I work at the airport as a Fueler. This means I’m one of a number of guys who refueles aircraft after they land at our private terminal or at the airlines. Part of my job is refilling our trucks at our fuel storage facilities, or “farm.” The picture you see associated with this post is of an overhang in the open shed where we hook up the fuel hoses to trucks being refilled. This was also the spot a clan of wasps decided would make an excellent site for their new home. Arriving to refill a truck today, I discovered one wasp after another crawling into a hole in the metal framing. Being adverse to being stung in the course of executing my job duties, I decided to frustrate their efforts. I taped over all the holes in the shed frame and waited to observe the results. I hoped that the wasps would see the route in and out of their home blocked, and relocate. Problem solved. What I underestimated was the wasps desire to make their home in that location. Not only did the wasps get frustrated and leave, more arrived and they coordinated trips all over the frame, examining every joint and flaw for an entry to their home building site. Finding none, they hovered mid-air for minute after minute surveying every angle of the shack and its framing. Unbelievable. Not to be easily dissuaded the began landing near the tape I’d placed over the hole and canvassing the area. It soon occurred to me as they began crawling over each other that perhaps they had decided to relocate their home: right beside to taped over hole. Crap. But their resistance was matched by my insistence on their vacating the premises. I located a can of lubricant (not unlike WD-40) and sprayed the entire area. I hypothesized that if the area was too slick, perhaps they wouldn’t be able to build their new home. I hoped. So far, an hour later, I’ve only succeeded in making them desperate, but no less resolute. They continue returning–the whole family–to see if access to their preferred building site has been restored. A coworker is on his way with more toxic chemicals. (Update: toxic chemicals which proved attractive to wasps as they flew toward me while being sprayed!)

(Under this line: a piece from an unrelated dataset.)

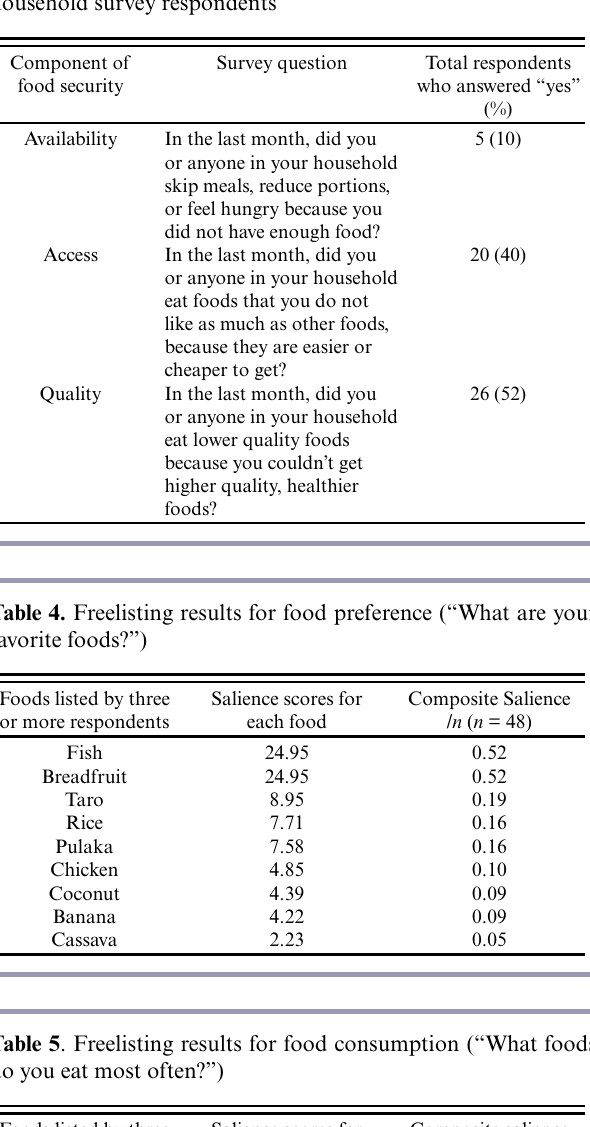
Table 3. Experiences of food security in the past month among household survey respondents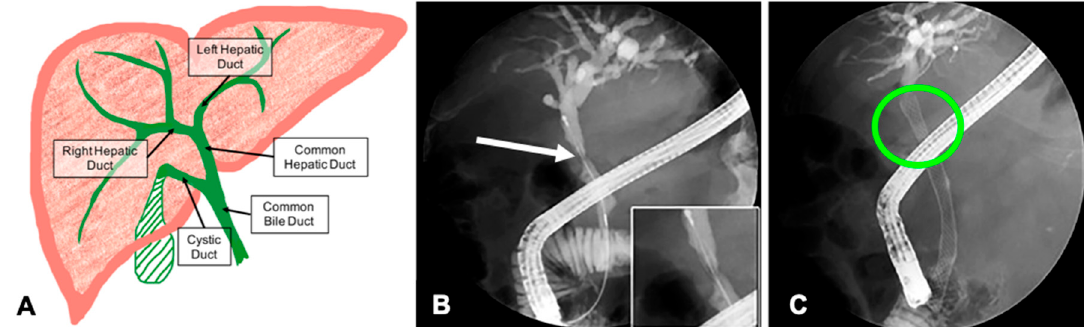
Figure 1. Hepatobiliary anatomy and cholestasis caused by a biliary stricture. ( A ) Anatomically, the extrahepatic ducts begin at the left and right hepatic ducts. They merge to form the common hepatic duct that connects to the gall bladder via the cystic duct. Bile drains into the small intestine through the common bile duct. ( B ) A significant stricture of the common hepatic duct (CHD) viewed during an endoscopic retrograde cholangiopancreatography (ERCP). The stent catheter has been threaded through the stricture. ( C ) A SEM stent was deployed to open the stricture and alleviate the cholestasis. ( B and C modified with permission from [17]).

Back to the point of the story. As in Immediate Fiction, my face-off with the wasps was an excellent real-life example of conflict. They wanted desperately to build their home inside the frame (want). I frustrated their desire by first taping over the entry to the frame (obstacle #1), and then by spraying the area with lubricant (obstacle #2). When they continued to resist, I sprayed them with toxic chemicals (Prist). From their perspective they were in the fight for their lives. After all, most creatures will fight hardest and most desperately when their home is attacked, or their ability to make a place for themselves is frustrated.

As Immediate Fiction suggests, our best writing occurs when we have characters with strong desires/wants/needs… Life-threatening, life-changing, life-improving dreams, hopes, and fears. Then when we’ve instilled (of discovered–depending on how you want to think about it) those in our characters, we need to frustrate them at every turn. They just want to go home, we block the road, break the car, kill the horse, derail the train, tape over the hole. When they refuse to take no for an answer, we sell the land to someone else, raze their home, plant bombs on the property, or spray toxic chemicals all over. The result, grand conflict.

And conflict is essential to story. No conflict (as Immediate Fiction stresses), no story.

Note that while genuine conflict is essential, it is only one of the ingredients. To really have a story in the case of Me vs. The Wasps, we’d need a resolution. In this case, you could have the wasps sting me to death, rally and drill through the tape with their stingers, or have them decide things are a little dicey in Montana, and fly to Bermuda where they can build a pleasant palace on the beach. Either way, Conflict + Resolution = Story.